(Instructions for the task): Your output should be the exact lines from the start of the data through the line containing "instances, even when", with no pictures.

START Recorded data

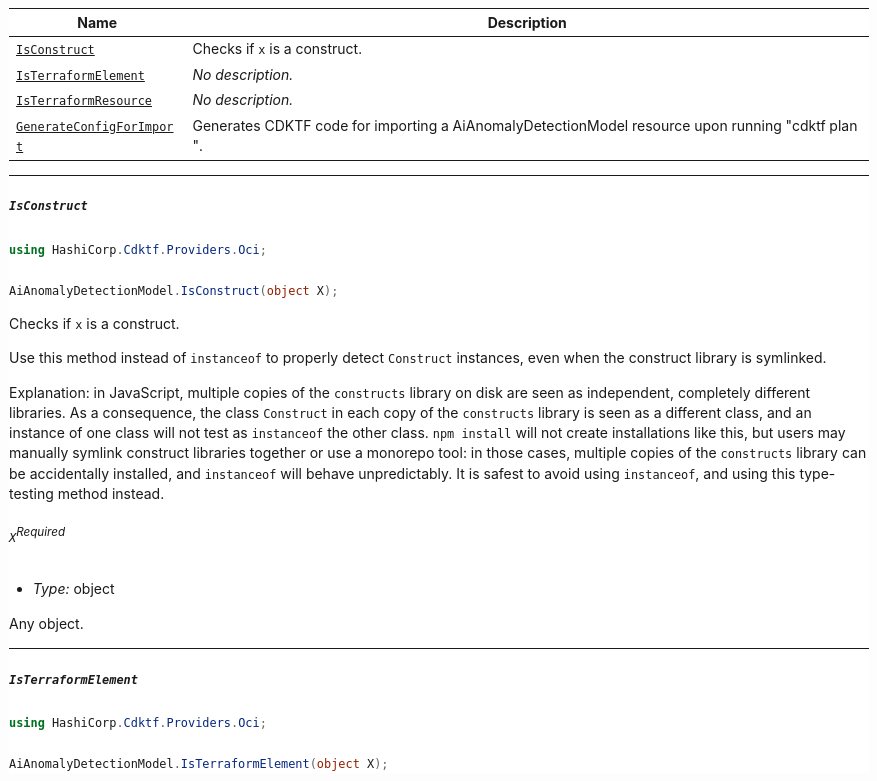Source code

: | **Name** | **Description** |
| --- | --- |
| <code><a href="#rhizo-co-terraform-provider-oci.aiAnomalyDetectionModel.AiAnomalyDetectionModel.isConstruct">IsConstruct</a></code> | Checks if `x` is a construct. |
| <code><a href="#rhizo-co-terraform-provider-oci.aiAnomalyDetectionModel.AiAnomalyDetectionModel.isTerraformElement">IsTerraformElement</a></code> | *No description.* |
| <code><a href="#rhizo-co-terraform-provider-oci.aiAnomalyDetectionModel.AiAnomalyDetectionModel.isTerraformResource">IsTerraformResource</a></code> | *No description.* |
| <code><a href="#rhizo-co-terraform-provider-oci.aiAnomalyDetectionModel.AiAnomalyDetectionModel.generateConfigForImport">GenerateConfigForImport</a></code> | Generates CDKTF code for importing a AiAnomalyDetectionModel resource upon running "cdktf plan <stack-name>". |

---

##### `IsConstruct` <a name="IsConstruct" id="rhizo-co-terraform-provider-oci.aiAnomalyDetectionModel.AiAnomalyDetectionModel.isConstruct"></a>

```csharp
using HashiCorp.Cdktf.Providers.Oci;

AiAnomalyDetectionModel.IsConstruct(object X);
```

Checks if `x` is a construct.

Use this method instead of `instanceof` to properly detect `Construct`
instances, even when the construct library is symlinked.

Explanation: in JavaScript, multiple copies of the `constructs` library on
disk are seen as independent, completely different libraries. As a
consequence, the class `Construct` in each copy of the `constructs` library
is seen as a different class, and an instance of one class will not test as
`instanceof` the other class. `npm install` will not create installations
like this, but users may manually symlink construct libraries together or
use a monorepo tool: in those cases, multiple copies of the `constructs`
library can be accidentally installed, and `instanceof` will behave
unpredictably. It is safest to avoid using `instanceof`, and using
this type-testing method instead.

###### `X`<sup>Required</sup> <a name="X" id="rhizo-co-terraform-provider-oci.aiAnomalyDetectionModel.AiAnomalyDetectionModel.isConstruct.parameter.x"></a>

- *Type:* object

Any object.

---

##### `IsTerraformElement` <a name="IsTerraformElement" id="rhizo-co-terraform-provider-oci.aiAnomalyDetectionModel.AiAnomalyDetectionModel.isTerraformElement"></a>

```csharp
using HashiCorp.Cdktf.Providers.Oci;

AiAnomalyDetectionModel.IsTerraformElement(object X);
```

END Recorded data

(Result of the task):
Source code

: | **Name** | **Description** |
| --- | --- |
| <code><a href="#rhizo-co-terraform-provider-oci.aiAnomalyDetectionModel.AiAnomalyDetectionModel.isConstruct">IsConstruct</a></code> | Checks if `x` is a construct. |
| <code><a href="#rhizo-co-terraform-provider-oci.aiAnomalyDetectionModel.AiAnomalyDetectionModel.isTerraformElement">IsTerraformElement</a></code> | *No description.* |
| <code><a href="#rhizo-co-terraform-provider-oci.aiAnomalyDetectionModel.AiAnomalyDetectionModel.isTerraformResource">IsTerraformResource</a></code> | *No description.* |
| <code><a href="#rhizo-co-terraform-provider-oci.aiAnomalyDetectionModel.AiAnomalyDetectionModel.generateConfigForImport">GenerateConfigForImport</a></code> | Generates CDKTF code for importing a AiAnomalyDetectionModel resource upon running "cdktf plan <stack-name>". |

---

##### `IsConstruct` <a name="IsConstruct" id="rhizo-co-terraform-provider-oci.aiAnomalyDetectionModel.AiAnomalyDetectionModel.isConstruct"></a>

```csharp
using HashiCorp.Cdktf.Providers.Oci;

AiAnomalyDetectionModel.IsConstruct(object X);
```

Checks if `x` is a construct.

Use this method instead of `instanceof` to properly detect `Construct`
instances, even when the construct library is symlinked.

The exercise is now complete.